§ **Task set**
(a) In the forum thread about aMSN file transfers, which settings field had to be filled in before sending files worked?
(b) From the records, reproduce the lines starting at the line that contains "Wisnu dikutip pada Rabu (9/8/2023)l." and stopping after the line that contains "10 Foto Prilly".

§ **Supplied text**
☆ ☆ ☆ ☆ ☆ ☆ ☆

And aMSN uses the 6891 port, and is configured with the real IP. But, I still with no progress  :Sad: 

I think that it cannot be a port problem, since I can receive files normally...

Looking to Preferences form, there's a field at Advanced->Others tab, named TLS. Mine is empty... below it, is writed: "required for ssl autentication"

I don't know if I must fill it or not, but send files doesn't have something with SSL??? If yes, I really don't know the path, but I know that I've installed it in the default path XD

Any light???

----------

## blayster

Yeah, the problem can't be a port problem. I tryied without my router and the thing still does not working. And as I've already told, I used the file transfer some time ago with older versions of aMSN.

Is this a aMSN-0.96-rc1 bug??

----------

## blayster

THX GOD!!!! I WAS RIGHT!!!

The damn TLS field must be filled. After this, the transfer work.

SOLVED!!!

☆ ☆ ☆ ☆ ☆ ☆ ☆

§ **Information shown**
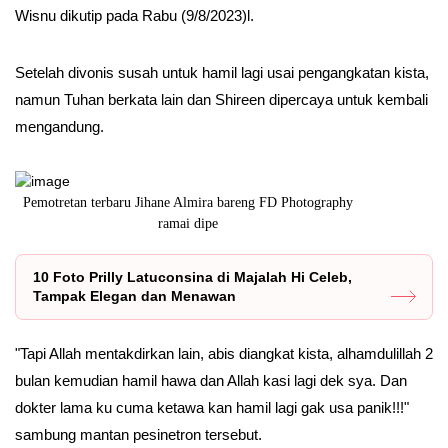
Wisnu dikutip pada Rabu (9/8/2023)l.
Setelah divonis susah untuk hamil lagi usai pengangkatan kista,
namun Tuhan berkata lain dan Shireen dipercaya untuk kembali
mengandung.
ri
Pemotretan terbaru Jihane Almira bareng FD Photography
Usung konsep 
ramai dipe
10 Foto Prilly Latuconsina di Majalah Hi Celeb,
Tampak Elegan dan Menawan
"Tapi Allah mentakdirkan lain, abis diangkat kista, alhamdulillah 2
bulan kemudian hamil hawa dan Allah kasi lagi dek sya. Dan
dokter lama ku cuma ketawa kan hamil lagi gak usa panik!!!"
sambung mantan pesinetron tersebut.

☆ ☆ ☆ ☆ ☆ ☆ ☆

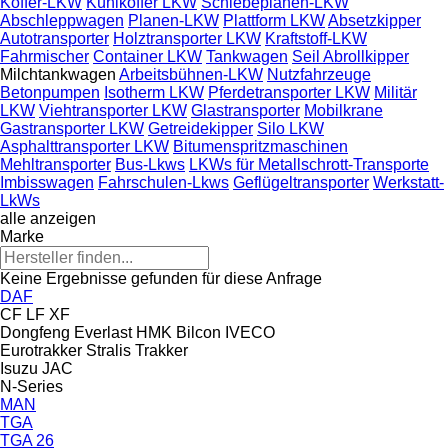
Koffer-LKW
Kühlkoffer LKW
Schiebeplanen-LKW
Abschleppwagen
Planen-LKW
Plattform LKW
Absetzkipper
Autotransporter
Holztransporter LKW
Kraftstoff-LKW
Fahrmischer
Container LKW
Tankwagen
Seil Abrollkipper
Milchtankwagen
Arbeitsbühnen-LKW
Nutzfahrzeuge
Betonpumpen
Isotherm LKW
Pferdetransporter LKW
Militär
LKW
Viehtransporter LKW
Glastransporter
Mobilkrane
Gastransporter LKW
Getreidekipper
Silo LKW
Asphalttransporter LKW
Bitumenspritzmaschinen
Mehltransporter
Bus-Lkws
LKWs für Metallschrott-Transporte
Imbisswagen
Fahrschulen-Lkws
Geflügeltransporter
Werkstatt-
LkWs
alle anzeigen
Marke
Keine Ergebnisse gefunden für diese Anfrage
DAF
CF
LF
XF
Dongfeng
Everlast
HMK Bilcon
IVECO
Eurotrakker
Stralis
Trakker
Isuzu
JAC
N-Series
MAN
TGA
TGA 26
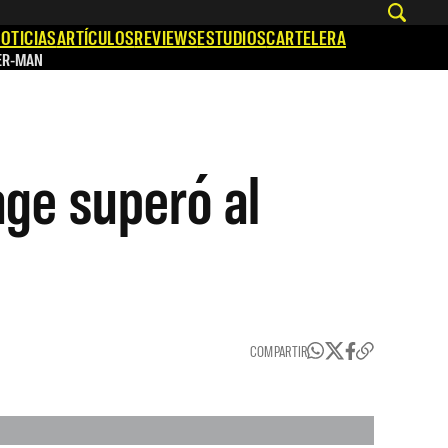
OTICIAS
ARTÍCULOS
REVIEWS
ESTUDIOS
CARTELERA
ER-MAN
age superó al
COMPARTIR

☆ ☆ ☆ ☆ ☆ ☆ ☆

§ **Task responses**
(a) The TLS field.

(b)
Wisnu dikutip pada Rabu (9/8/2023)l.
Setelah divonis susah untuk hamil lagi usai pengangkatan kista,
namun Tuhan berkata lain dan Shireen dipercaya untuk kembali
mengandung.
ri
Pemotretan terbaru Jihane Almira bareng FD Photography
Usung konsep 
ramai dipe
10 Foto Prilly Latuconsina di Majalah Hi Celeb,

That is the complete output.